Don & Raph, Hard Science
Anyone else think they drew Don twinky in this shot? No? Just me?
Anyway, it’s a shame there aren’t many gigantic combat tricks that wildly buff one specific creature, because it would be fun to build a deck that’s half “uh-oh, you blocked me and now you’ll pay the price” versus half “uh-oh, you didn’t block me and now you’ll pay the price.”
Looking at it critically, I think you’ll find a lot of overlap between Don & Raph, Hard Science decks and Saheeli, the Gifted decks. Fun fact: Saheeli, the Gifted was actually my first Commander deck. I made it into a Darksteel Forge / Mycosynth Lattice / Nevinyrral's Disk deck. Boy, was I an asshole.
Bebop & Rocksteady
Having seven power on the board turn three is extremely useful for green decks, even if you never end up attacking with Bebop & Rocksteady. I’m picturing them as a less all-in version of Yargle and Multani, where you’re still drawing a ridiculous amount of cards off Riskhar's Expertise, but you’re not waiting until turn seven to do it.
Pizza Face, Gastromancer
I’ve never been terrified by a Magic card before, but here we are. (Well, actually, that’s not true; The Fallen still creeps me out.)
If you’re animating artifacts, you’re better off with this set’s Donatello.
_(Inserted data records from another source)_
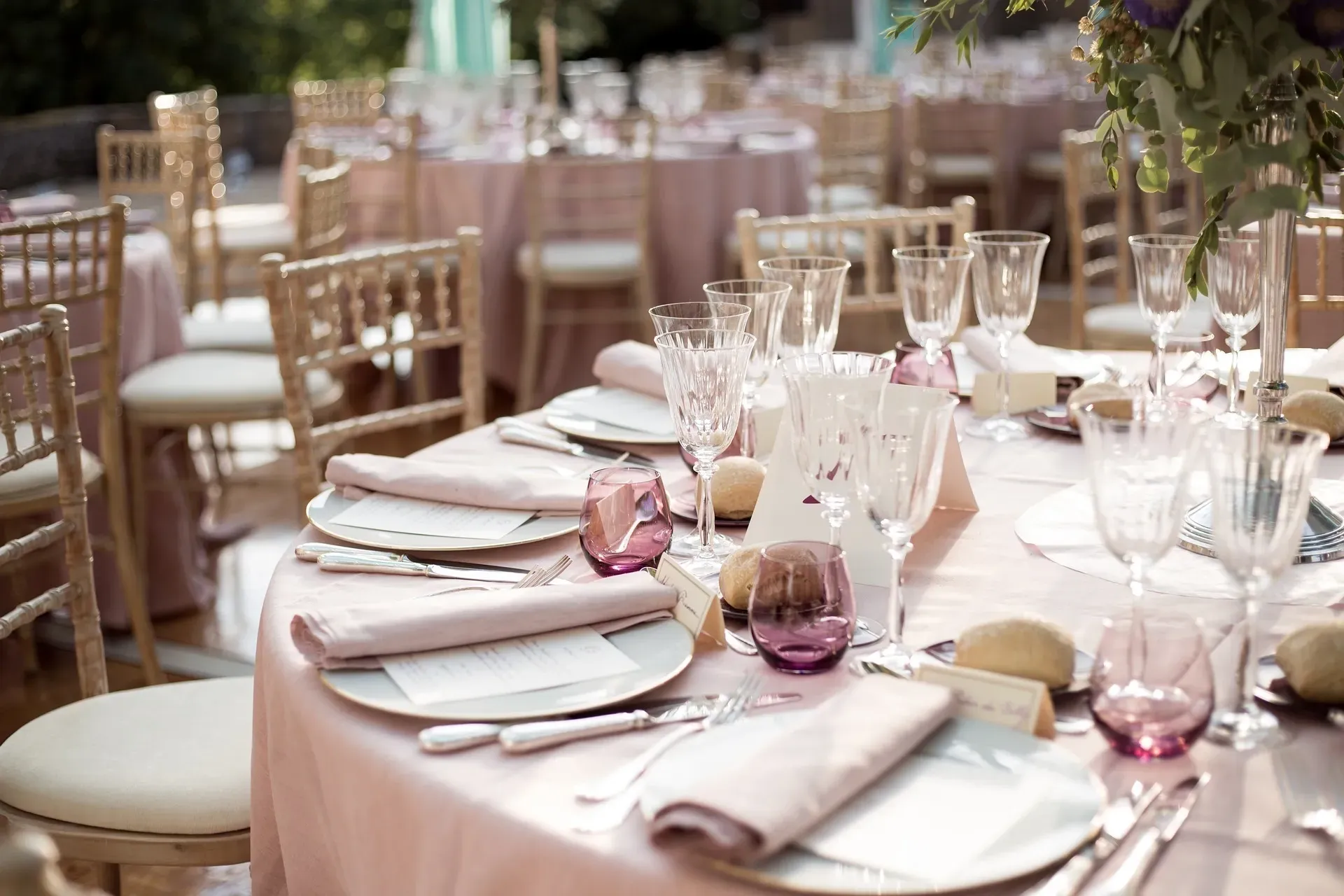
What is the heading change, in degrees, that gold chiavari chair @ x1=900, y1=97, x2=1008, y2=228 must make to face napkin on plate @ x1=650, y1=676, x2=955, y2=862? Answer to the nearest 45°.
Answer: approximately 180°

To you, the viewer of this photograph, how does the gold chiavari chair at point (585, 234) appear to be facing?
facing away from the viewer

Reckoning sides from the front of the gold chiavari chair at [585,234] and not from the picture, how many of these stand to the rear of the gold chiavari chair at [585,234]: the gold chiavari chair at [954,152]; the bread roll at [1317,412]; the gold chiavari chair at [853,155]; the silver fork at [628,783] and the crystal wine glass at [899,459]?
3

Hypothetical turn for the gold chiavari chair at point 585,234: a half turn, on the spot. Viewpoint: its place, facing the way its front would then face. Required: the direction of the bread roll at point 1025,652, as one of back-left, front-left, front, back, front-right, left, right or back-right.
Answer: front

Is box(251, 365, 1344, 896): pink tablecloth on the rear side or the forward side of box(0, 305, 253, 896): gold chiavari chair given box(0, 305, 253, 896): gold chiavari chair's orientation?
on the forward side

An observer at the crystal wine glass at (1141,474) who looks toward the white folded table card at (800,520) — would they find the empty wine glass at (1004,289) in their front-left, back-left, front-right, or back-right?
front-right

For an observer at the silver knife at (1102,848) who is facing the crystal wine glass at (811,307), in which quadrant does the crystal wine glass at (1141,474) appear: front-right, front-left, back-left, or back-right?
front-right

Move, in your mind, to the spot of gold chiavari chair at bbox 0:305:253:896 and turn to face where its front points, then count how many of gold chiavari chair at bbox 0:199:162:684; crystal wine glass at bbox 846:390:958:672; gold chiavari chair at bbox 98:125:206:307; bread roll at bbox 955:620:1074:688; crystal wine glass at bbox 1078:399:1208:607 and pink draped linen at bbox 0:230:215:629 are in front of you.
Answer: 3

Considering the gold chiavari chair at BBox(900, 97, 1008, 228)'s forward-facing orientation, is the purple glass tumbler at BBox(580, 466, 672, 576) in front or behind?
behind

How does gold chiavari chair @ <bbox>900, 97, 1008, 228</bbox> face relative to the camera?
away from the camera

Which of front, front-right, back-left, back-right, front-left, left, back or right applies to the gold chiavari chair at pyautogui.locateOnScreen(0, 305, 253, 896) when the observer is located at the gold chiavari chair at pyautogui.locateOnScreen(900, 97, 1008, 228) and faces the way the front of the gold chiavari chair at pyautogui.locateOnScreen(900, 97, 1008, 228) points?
back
What I wanna do is get Vito, Thorn of the Dusk Rose out and murder everyone by suddenly gaining fifteen life.
Raph & Leo, Sibling Rivals
A low-cost extra combat commander that’s actually reasonable? Sign me up! Bonus points if you can animate and swing with a Strionic Resonator alongside some creature that makes two or more mana; the extra-combat triggered ability doesn’t actually remove its targets from combat, so if you can keep copying the trigger, you can keep untapping the same things over and over.
The Neutrinos
God, this set has so few unique effects. Uhh, The Neutrinos can exile themselves, for whatever that’s worth?
Genghis Frog
I swear, this franchise’s naming convention is one gigantic shitpost.
While I’ve got the important type on screen, it’s worth mentioning that this set seems destined for some sort of unholy crossover with Fallout, given both properties’ propensities for Mutants and +1/+1 counters.
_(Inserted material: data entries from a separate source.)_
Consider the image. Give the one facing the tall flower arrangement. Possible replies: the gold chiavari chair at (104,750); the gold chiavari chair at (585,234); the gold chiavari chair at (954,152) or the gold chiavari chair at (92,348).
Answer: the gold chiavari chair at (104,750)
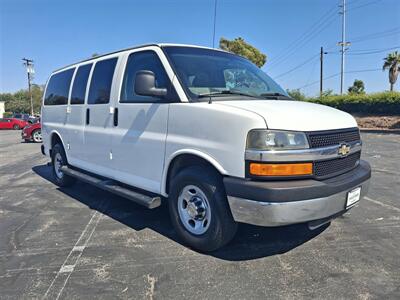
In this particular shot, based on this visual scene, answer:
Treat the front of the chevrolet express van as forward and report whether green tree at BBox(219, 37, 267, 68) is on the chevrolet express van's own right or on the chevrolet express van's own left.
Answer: on the chevrolet express van's own left

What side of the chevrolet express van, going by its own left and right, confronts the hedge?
left

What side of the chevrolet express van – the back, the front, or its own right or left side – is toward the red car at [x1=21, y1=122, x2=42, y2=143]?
back

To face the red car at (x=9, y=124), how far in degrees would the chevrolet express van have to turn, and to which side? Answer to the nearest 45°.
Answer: approximately 180°

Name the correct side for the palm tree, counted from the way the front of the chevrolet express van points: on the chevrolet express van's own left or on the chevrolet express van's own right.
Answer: on the chevrolet express van's own left

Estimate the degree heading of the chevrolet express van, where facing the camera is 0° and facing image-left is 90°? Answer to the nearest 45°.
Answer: approximately 315°
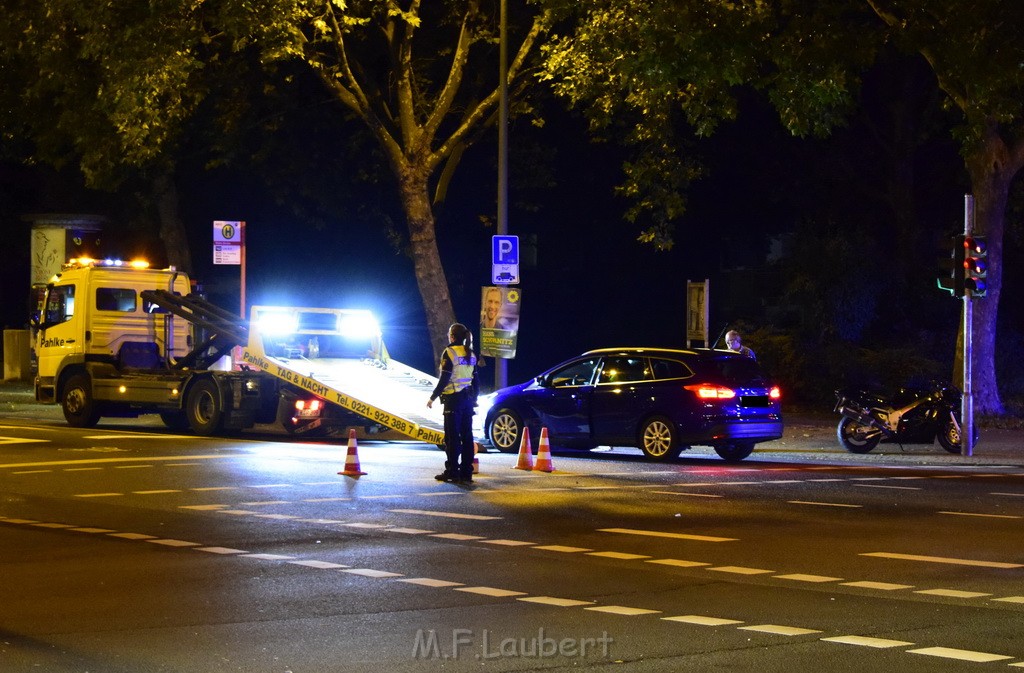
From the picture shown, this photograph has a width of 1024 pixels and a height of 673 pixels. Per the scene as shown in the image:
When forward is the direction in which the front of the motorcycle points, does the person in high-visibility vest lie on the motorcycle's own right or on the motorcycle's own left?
on the motorcycle's own right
Mikey & Don, Party Planners
More builds itself typal slop — can we just hurry and get to the inevitable five color Mutant Ninja Turtle commander?
Heroes in a Half Shell
Thank you. And, as anticipated, I have absolutely nothing to say here. Can they give me just one
commander that has something unique going on? More Codies, less… these.
Krang, Utrom Warlord
is a lot, but you’re rewarded with a creature that turns your entire board into basically 1-800-R-U-SCRAPPIN. Good thing that colorless decks aren’t known for making an abundance of mana. And hey! If you’ve got the type of deck that likes to run Refurbish, then Krang, Utrom Warlord is a spectacular target.
Teenage Mutant Ninja Turnoff
I don’t know if it’s a tone thing, but Wizards is substantially more adept at creating interesting Universes Beyond sets for properties with fantasy aesthetics, as opposed to properties with Long Island aesthetics.
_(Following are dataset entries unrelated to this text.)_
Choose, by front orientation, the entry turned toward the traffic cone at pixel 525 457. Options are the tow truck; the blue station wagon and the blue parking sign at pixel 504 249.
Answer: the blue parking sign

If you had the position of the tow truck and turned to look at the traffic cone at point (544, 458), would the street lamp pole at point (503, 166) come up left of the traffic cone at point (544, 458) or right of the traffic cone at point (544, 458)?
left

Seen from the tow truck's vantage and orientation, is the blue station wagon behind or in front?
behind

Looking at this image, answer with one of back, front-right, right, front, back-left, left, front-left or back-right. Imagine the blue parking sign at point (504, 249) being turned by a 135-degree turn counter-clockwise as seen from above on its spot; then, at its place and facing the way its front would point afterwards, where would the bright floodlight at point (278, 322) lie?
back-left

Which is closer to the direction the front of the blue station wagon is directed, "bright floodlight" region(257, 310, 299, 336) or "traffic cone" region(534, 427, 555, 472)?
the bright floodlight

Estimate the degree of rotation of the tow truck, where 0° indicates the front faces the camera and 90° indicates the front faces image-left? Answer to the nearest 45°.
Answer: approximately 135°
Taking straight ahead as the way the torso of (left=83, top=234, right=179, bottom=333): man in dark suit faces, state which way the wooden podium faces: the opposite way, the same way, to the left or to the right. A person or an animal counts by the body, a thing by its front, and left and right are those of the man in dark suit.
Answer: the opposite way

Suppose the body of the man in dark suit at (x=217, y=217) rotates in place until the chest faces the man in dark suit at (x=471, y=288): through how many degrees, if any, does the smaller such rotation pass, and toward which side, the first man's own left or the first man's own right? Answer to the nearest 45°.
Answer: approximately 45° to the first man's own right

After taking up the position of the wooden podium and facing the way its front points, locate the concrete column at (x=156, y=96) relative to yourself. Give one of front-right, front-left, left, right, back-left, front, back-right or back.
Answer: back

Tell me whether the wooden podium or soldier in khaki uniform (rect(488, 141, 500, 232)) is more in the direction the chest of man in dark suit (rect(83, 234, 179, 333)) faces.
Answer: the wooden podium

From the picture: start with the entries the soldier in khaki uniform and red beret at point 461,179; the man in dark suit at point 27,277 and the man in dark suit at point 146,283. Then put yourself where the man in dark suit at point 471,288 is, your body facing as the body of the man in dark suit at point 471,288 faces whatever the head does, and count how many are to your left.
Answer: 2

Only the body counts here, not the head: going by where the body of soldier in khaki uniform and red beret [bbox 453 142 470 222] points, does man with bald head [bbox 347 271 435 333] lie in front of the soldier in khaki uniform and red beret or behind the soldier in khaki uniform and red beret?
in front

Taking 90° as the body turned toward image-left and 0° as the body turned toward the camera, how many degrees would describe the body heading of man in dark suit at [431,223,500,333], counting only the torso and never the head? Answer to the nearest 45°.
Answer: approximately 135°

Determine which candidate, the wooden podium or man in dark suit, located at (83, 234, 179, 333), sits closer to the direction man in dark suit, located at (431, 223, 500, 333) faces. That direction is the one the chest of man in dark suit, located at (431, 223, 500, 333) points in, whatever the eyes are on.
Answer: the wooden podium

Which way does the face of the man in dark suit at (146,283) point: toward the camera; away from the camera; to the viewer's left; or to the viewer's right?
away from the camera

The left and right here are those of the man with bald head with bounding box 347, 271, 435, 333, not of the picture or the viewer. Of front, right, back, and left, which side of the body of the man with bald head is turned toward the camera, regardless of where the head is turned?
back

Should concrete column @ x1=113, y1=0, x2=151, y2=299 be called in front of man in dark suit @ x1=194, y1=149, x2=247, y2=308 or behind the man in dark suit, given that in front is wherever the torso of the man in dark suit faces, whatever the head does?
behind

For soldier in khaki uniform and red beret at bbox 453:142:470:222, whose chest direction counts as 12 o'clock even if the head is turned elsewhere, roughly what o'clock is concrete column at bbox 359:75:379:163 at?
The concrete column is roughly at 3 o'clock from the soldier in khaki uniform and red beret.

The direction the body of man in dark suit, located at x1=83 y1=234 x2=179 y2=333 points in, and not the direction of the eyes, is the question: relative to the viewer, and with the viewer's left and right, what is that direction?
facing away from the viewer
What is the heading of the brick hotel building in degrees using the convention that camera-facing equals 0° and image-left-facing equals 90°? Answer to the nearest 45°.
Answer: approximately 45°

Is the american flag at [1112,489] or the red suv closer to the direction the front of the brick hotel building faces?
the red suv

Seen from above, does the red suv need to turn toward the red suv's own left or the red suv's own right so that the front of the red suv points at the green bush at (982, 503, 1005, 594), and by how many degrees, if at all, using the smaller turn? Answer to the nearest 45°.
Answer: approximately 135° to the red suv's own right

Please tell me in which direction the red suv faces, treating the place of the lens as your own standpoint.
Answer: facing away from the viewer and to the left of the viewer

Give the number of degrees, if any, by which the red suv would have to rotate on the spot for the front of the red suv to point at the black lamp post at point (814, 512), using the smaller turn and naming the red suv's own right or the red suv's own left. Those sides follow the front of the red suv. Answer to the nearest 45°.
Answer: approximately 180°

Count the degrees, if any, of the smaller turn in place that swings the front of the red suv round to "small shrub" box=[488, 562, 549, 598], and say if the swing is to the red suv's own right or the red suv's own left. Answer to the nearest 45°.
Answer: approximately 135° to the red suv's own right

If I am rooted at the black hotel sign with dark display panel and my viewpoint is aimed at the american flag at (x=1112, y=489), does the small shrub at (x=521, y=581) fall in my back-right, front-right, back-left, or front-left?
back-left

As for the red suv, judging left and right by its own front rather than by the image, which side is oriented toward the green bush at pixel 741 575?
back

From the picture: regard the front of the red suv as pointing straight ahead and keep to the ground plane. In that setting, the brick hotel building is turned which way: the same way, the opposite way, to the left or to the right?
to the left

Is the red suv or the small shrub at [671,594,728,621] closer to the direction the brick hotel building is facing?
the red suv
This is just my own observation, but it seems like for sets with, let’s face it, broader public appeal, Wizards falls back to simplistic typal synergies and counters, probably in an effort to not appear too complex to newer players brought in by the popular IP.
I realize that that last sentence sounds elitist, in a “popular things are bad” sort of way, but it makes sense to be as inviting as possible when you’re casting a wide net. I just don’t think the wide ocean strategy actually works when the appeal of the game is that nerdy, complicated mechanical backing. The complexity of Magic is a selling point, and not a wart to be covered up. Use your inevitable five-color commander to do something new. Give consistent, old mechanics a new spin. Do something interesting with whatcha got.
If nothing else, trust the new players coming in to engage with the material earnestly. If they’re willing to give Magic a try, then they’re already going in expecting to engage with the deepest card game ever made. I’m not saying make another Future Sight, here; just, give us regular sets. Trust the newbies. I know you can do it, Wizards.